As we know, IFN-γ is involved in the allergic inflammation, such as asthma and DTH (19,20). However, it is worth noting that IL-4 also participates in the immune progress (21,22). The Th1/Th2 paradigm assumes that a dominance of Th1 cell activation and an inadequate Th2 cell response are responsible for the development of inflammation, suggesting the balance of Th1/Th2 is important to regulate immune response (23–25). As the regulatory factor on Th differentiation, T-bet and GATA-3 has shown the modulating effect in Th1 and Th2 cells, respectively. T-bet controls the development and differentiation of Th1 cells as well as induces the synthesis of IFN-γ, but presents a negative regulation on Th2 cells (26). In this study, puerarin treatment (middle and high dose, respectively) declined the expression of T-bet and IFN-γ in mRNA and protein levels, but middle dose of puerarin showed few effect on the expression of GATA-3 and IL-4 (Fig. 5). Additionally, the ratio of T-bet/GATA-3 also showed the similar trend as IFN-γ/IL-4 ratio (Th1/Th2 ratio) (Fig. 6). Based on these results, we speculated that puerarin treatment could inhibit the expression of T-bet in mRNA and protein levels, resulting in the repression of Th1 differentiation, which was responsible for the immune-switch between Th1 and Th2 cells. Interestingly, high dose of puerarin also restrained the expression of GATA-3 mRNA and IL-4 secretion as the similar effect of dexamethasone, suggesting its anti-allergic potential of puerarin on DTH. If other T-cell subtype (such as regulatory T cells), transcription factors (such as NF-κB) or signaling pathway (such as MAPK pathway) participates in the immuno-shift between Th1 and Th2 cells in the DTH responses triggered by repeated-OVA administration, further studies are required to clarify the facts.

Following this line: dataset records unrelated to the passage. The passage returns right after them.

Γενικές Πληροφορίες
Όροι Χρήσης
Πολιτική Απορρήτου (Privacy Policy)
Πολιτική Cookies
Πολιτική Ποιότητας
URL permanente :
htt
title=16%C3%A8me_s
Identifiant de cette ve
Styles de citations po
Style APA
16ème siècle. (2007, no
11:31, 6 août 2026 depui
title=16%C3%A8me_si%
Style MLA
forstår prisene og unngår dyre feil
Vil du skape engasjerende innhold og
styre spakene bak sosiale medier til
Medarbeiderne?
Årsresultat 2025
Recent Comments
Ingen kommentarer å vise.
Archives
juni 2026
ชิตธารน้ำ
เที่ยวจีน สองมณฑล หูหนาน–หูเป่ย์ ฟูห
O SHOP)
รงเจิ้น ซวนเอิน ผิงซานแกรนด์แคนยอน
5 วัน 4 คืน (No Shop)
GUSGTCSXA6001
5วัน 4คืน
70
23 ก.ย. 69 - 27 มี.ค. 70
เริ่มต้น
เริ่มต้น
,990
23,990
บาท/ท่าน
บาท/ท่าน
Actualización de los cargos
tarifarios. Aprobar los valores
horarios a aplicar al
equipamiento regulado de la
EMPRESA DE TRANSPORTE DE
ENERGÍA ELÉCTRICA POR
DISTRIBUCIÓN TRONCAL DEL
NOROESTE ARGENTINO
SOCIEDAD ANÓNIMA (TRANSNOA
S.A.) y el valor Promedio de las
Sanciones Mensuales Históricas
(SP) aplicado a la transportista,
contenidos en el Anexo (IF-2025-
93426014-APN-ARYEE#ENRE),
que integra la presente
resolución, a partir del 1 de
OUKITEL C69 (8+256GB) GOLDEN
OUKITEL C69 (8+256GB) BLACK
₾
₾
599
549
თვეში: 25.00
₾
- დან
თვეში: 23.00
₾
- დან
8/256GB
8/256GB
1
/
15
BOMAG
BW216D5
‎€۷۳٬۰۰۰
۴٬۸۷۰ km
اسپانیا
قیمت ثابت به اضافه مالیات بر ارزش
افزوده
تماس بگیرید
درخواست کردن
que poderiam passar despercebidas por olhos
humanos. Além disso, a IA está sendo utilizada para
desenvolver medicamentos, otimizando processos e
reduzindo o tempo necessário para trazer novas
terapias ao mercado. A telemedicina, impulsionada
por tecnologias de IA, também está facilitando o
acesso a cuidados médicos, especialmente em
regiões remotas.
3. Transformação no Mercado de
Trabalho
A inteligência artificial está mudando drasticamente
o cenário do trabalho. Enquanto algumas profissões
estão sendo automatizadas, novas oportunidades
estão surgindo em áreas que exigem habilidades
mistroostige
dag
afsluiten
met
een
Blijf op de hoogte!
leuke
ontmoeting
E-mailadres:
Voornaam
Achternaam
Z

In summary, puerarin treatment plays a regulator role between Th1 and Th2 cells, which restores Th1/Th2 balance through facilitating an immune-shift from Th1 cells to Th2 cells on OVA-induced DTH, accompanying regulation of footpad swelling, anti-OVA IgG, IFN-γ/IL-4 production, Th1 response and T-bet/GATA-3 ratio. These findings suggest the potential therapeutic utility of puerarin as a candidate in treating Th1-mediated inflammation disorders such as DTH, although its detailed mechanism needs further elucidation.